A little tip about the sensor (which almost universally seem to attach to the belly) and cycling bibs, however. Bibs can be the enemy of your sensor. I suspect those of you running MiniMeds or other pumps with a separate infusion set might be in the same situation. There are a couple of times I’ve stopped to use the restroom and ended up with part of my bib shorts caught on the sensor without me being aware – eventually resulting in the sensor being pulled off enough to stop functioning. Either get in the habit of placing your sensor much higher or lower than the band of your bibs, or just be conscious of this whenever you adjust your bibs. I tend to keep my sensor lower on my abdomen and just try to be conscious of snags. It has been working out so far.
Insulin injections are challenging on the bike too – especially basal shots. Just like with the GSM, switching to an insulin pump made things vastly easier. The fact that basal is delivered slowly over time (like your body is supposed to do) also means that you can adjust dosages down on the fly and have an almost immediate effect. I’m an OmniPod user myself. I just find it much more convenient to have the controlling unit completely separate and wireless – makes it easier to move the display to a position that is reasonable for me to read and operate while still pedaling. I’ve also heard a couple of times that the Dexcom sensor and OmniPod pump are soon to be merged into a single controlling device – reducing two devices down to a single one. Now if only I could get that data to my cycling computer!

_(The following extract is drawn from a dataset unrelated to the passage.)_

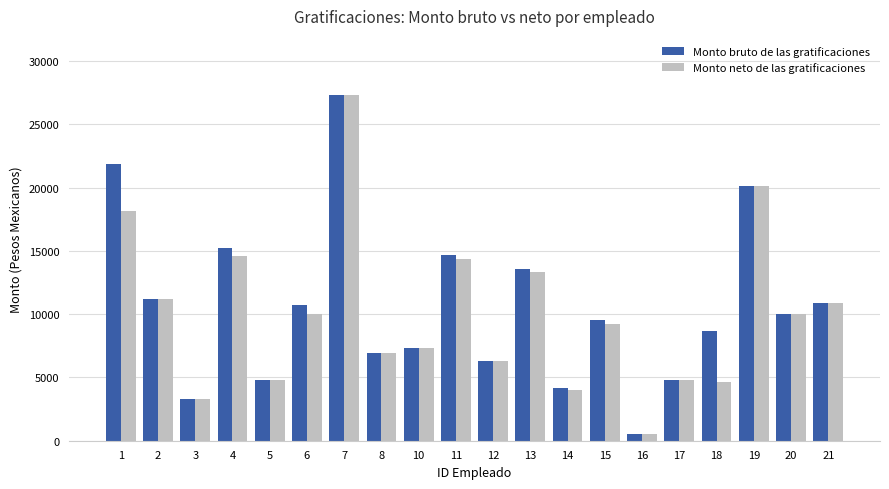

What is the difference between the maximum and minimum values in the Monto neto de las gratificaciones series?

26823.5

Above all, though, just be aware of how your body reacts on the bike. Even if you don’t have the luxury of a CGM, pick days where you do a normal training ride, or simulate a scheduled ride, and stop frequently to check your blood sugars. I know that I personally often have a really hard time telling the difference between the feeling of low blood sugar, and simple fatigue from pushing really hard through a difficult effort. It would be awesome if more of us could get access to the amazing information available to the diabetics riding with Team Type 1. Just imagine having someone there to help you manage your blood sugars. Someone that knows both cycling and diabetes. Well, you’re going to have to become that person for yourself – at least until the team decides to pick you up!
So here’s some advice I will give my fellow diabetic cyclists. This advice is disclaimer-free and I actively encourage you to do this. Educate yourself, know your limits and don’t assume that diabetes will prevent you from riding your bike.

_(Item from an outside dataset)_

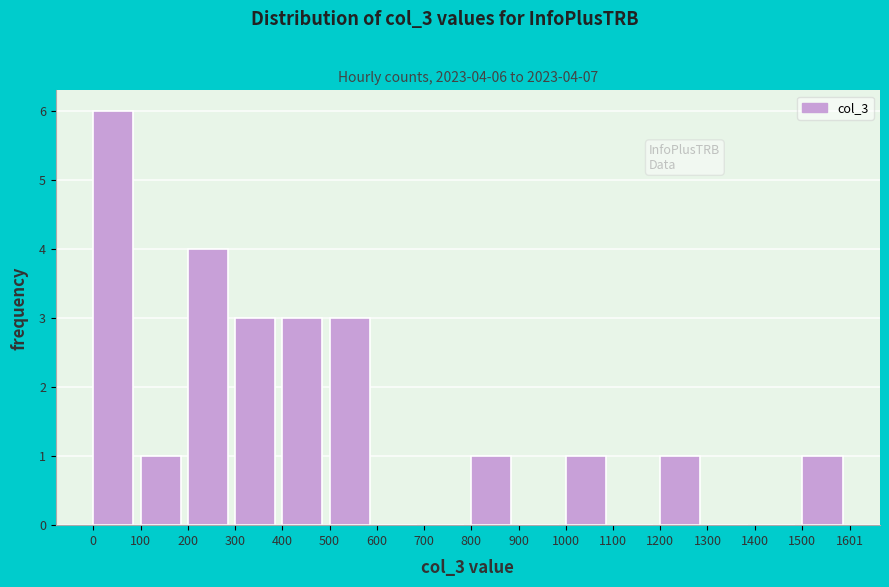

Which range on the x-axis has the tallest bar?

0 to 100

And spread your experiences! I know there are numerous hints and ideas about dealing with diabetes while riding – post them in comments here. Tell others what works for you, or perhaps more importantly what doesn’t. The cycling community is a close family – the diabetics in that family an even tighter group. Share and share alike!

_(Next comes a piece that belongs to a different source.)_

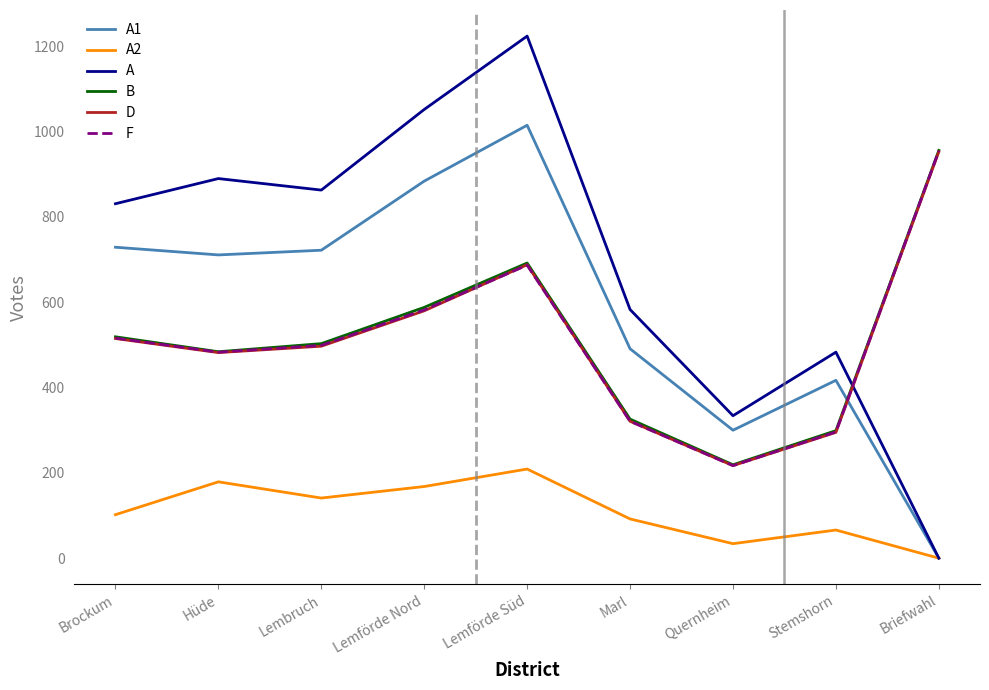

Which series has the widest spread of values?

A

There are lots of us out there riding. I ran into many on my Tahoe ride, as it was also a benefit for Juvenile Diabetes Research Foundation. And I know from direct conversations I had with many (Hi Dave! Hi Randy!) they were out there riding with Type 1 diabetes just like I was (and a couple kicked my ass on the climb to Spooner Lake too.) The stories say that the whole Team Type 1 pro group started when one amateur rider happened to see another checking their blood sugar before a race, realized they were both diabetes and struck up a conversation. Let’s repeat that. Share what you know with others.